Advertisement

SKIP ADVERTISEMENT

Parents of Dead West Point Cadet Can Use His Sperm, Judge Rules

A judge ruled that the parents of Peter Zhu would be able to use sperm that was retrieved after he was declared brain-dead.Credit...U.S. Military Academy at West Point, via Associated Press

A New York judge has ruled that the parents of a West Point cadet who died in March can use sperm harvested from his body with “no restriction,” giving them the chance to fulfill what they have described as their son’s lifelong desire to have children and continue the family name.

The cadet, Peter Zhu, 21, was declared brain-dead on Feb. 27 after a skiing accident at the United States Military Academy at West Point. Because he was an organ donor, his body was kept alive until March 1, when his parents obtained a court order for the retrieval of his sperm.

“Without obtaining sperm from Peter’s body, we will never be able to help Peter realize this dream of bringing a child into the world,” his parents, Yongmin and Monica Zhu, wrote in their March filing in State Supreme Court in Westchester County. “This is our one and only chance of fulfilling Peter’s wishes and preserving his incredible legacy.”

The judge, Justice John P. Colangelo, who also granted the parents’ request in March, said in his ruling on May 16 that the question before the court boiled down to this: “Who, if anyone, should be given the authority to determine the disposition of Peter’s genetic material, now preserved in the sperm bank?”

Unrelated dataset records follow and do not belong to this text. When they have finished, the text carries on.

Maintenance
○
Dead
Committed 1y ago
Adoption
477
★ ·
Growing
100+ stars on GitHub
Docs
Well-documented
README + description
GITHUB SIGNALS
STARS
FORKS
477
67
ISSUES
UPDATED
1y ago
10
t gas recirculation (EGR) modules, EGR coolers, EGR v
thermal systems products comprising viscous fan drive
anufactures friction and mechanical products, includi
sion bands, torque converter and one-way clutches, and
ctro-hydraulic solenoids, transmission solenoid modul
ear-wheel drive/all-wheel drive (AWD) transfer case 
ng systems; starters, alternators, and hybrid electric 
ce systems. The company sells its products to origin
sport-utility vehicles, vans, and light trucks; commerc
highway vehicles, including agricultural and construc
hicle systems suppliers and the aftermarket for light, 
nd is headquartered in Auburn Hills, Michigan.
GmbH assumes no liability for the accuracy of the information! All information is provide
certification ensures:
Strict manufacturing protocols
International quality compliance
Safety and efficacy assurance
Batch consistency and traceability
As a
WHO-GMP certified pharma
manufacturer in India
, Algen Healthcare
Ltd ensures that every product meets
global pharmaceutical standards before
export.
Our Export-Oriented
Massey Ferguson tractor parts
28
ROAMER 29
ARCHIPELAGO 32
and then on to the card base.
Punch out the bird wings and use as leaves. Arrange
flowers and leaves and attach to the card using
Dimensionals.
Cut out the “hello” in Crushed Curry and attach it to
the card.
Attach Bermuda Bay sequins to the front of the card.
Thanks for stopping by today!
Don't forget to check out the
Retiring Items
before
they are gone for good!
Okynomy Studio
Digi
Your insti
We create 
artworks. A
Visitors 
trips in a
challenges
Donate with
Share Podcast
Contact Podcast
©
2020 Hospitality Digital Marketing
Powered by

The answer, he said, was Mr. Zhu’s parents.

Although Mr. Zhu had not authorized the retrieval of his sperm, the judge said there were several ways to determine his presumed intent, including that he was an organ donor and what his parents described as his frequent discussion of someday wanting children.

Citing two state laws, the judge said Mr. Zhu’s parents were “the persons Peter would have intended to make decisions with respect to the preservation and disposition of the procreative fluids at issue.”

“Even though Peter did not expressly state that he wanted his sperm to be used for reproductive purposes,” the judge wrote, “should his parents choose to do so in the future, it would not do violence to his memory.”

What happens next is unclear. Mr. Zhu’s parents declined to comment through their lawyer, Kathleen Copps DiPaola. She said the legal team had not been authorized to comment on the family’s behalf.

But Mr. Zhu’s parents appear unlikely to use their son’s sperm any time soon.

In his ruling, the judge said they had testified that “they are not now prepared to definitively state that they will use the sperm for third-party reproductive purposes.”

Mr. Zhu’s parents also testified that they had taken no concrete steps to prepare for the use of the sperm, that they had not begun looking for a potential surrogate or potential eggs, and that they had not retained a physician to assist them with any of these matters, the judge wrote.

Justice Colangelo said the court would place no restrictions on the use of Mr. Zhu’s sperm by his parents because neither state nor federal law required them.

But whatever course of action they choose to pursue may need to be reviewed in light of “legal, practical and ethical concerns, including the potential reluctance of medical professionals to assist in such a procedure,” he wrote.

Lauren Sydney Flicker, a bioethicist and expert in post-mortem sperm retrieval at Albert Einstein College of Medicine in the Bronx, said requests to retrieve the sperm of a dead person are not “shockingly rare.”

Most major medical centers receive a few such requests each year, she said, usually from a romantic partner of the deceased. But many doctors do not know the procedure is possible and there are no databases that track it nationwide, she said.

“Here is the ethical debate, and it will be different for different people: Is it a greater ethical burden to prevent someone from having the opportunity to be a father by passing along their genetic material?” she said. “Or is it a greater ethical burden to have a man father a child, without his consent, that he wouldn’t be around to raise?”

The case of Mr. Zhu’s parents raises unique challenges, she said.

“They are going to have to find someone who is willing to be a surrogate and a fertility clinic that is willing to transfer their son’s gametes into a surrogate so that they can raise a child,” she said. They will also have to pay for in vitro fertilization, which is typically not covered by insurance.

Most hospitals that agree to retrieve a dead man’s sperm limit how long they will store it because they are averse to “creating a child out of grief,” she said.

That could make it harder for Mr. Zhu’s parents to find a clinic willing to perform the procedure so that they can have grandchildren.

“If a couple has lost a child, it is generally frowned upon by fertility clinics for them to go to the clinic to have a child that they see as a replacement,” she said. “You can always find someone who will say yes, but to find an ethically savvy fertility clinic, I think you would be challenged.”